BEGIN Dataset

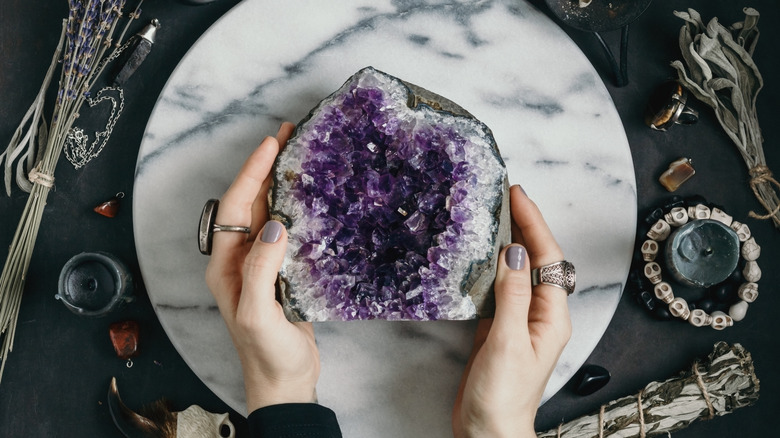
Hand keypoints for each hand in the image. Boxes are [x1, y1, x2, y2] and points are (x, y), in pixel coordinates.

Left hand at [205, 122, 320, 412]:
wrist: (284, 379)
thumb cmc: (265, 352)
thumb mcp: (258, 312)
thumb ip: (262, 268)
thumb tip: (275, 225)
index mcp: (226, 263)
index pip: (235, 206)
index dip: (252, 172)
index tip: (270, 143)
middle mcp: (239, 258)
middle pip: (248, 202)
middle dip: (264, 167)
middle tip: (286, 135)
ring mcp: (260, 263)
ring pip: (267, 211)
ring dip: (279, 182)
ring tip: (297, 154)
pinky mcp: (281, 270)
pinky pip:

END Dataset

■ **Goal of the exercise**
All lines with the string "thumb" must be copied from the data.

■ **Written solution**
thumb cmc: (265, 352)
thumb mcp: (258, 312)
thumb ip: (262, 268)
thumb tip: (275, 225)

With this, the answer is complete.